> [Text segment]
------------------------

However it will still be needed to do screen checks by needle matching to make sure that anything that we can see via the API is really visible to the user.

Actions #4

Updated by riafarov over 5 years ago

Just a quick one, all the commands you've tried, do they work in exactly same way as for ncurses? Or action names can be different, etc.?

Actions #5

Updated by cwh over 5 years ago

About inspecting the dialog and contents of widgets:

After filling a text entry using
http://d133.suse.de:14155/widgets?id=name&action=enter_text&value=router

the call

http://d133.suse.de:14155/widgets?id=name

returns

[
{
"class" : "YInputField",
"debug_label" : "Hostname",
"hstretch" : true,
"id" : "name",
"label" : "&Hostname",
"password_mode" : false,
"value" : "router"
}
]

So data entry can easily be verified.

Actions #6

Updated by cwh over 5 years ago

riafarov wrote:

Just a quick one, all the commands you've tried, do they work in exactly same way as for ncurses? Or action names can be different, etc.?

------------------------

> [Data under study]
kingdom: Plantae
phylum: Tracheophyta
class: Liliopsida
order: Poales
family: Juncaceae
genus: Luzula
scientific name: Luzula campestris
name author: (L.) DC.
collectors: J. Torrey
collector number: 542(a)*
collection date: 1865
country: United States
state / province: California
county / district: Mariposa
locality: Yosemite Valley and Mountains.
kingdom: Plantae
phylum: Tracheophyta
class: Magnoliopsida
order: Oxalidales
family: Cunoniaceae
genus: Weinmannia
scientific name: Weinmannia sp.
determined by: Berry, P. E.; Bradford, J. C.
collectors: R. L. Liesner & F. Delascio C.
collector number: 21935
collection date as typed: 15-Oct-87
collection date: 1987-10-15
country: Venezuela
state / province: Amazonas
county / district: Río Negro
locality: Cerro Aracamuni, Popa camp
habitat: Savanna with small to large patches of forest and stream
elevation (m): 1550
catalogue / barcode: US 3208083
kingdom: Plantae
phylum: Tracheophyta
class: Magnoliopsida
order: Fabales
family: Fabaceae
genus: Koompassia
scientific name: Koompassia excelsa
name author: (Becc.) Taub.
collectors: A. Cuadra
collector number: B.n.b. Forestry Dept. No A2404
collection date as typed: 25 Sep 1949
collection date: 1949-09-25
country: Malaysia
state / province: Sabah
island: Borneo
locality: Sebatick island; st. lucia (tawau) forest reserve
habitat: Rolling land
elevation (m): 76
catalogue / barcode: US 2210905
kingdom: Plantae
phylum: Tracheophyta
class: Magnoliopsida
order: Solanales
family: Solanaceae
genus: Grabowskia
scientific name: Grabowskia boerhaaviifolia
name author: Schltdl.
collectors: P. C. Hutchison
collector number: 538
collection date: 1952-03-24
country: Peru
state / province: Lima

------------------------

> [Task list]
1. In the issue thread, what class is listed for the widget with the id "name"?
2. Do these statements agree with the issue thread? Answer yes or no for each, quoting the words that decide it. (a) The text entry was filled with the value "router". (b) The returned data shows password mode switched on. (c) The update in Actions #5 says data entry is hard to verify.
3. Please transcribe the issue thread word for word, starting with "However it will" and going on through "to the user.".
The lines are not needed for any of this.

> [Solutions below]
1. YInputField

2.
(a) Yes: "action=enter_text&value=router"
(b) No: "password_mode" : false
(c) No: "So data entry can easily be verified."

3.
However it will still be needed to do screen checks by needle matching to make sure that anything that we can see via the API is really visible to the user.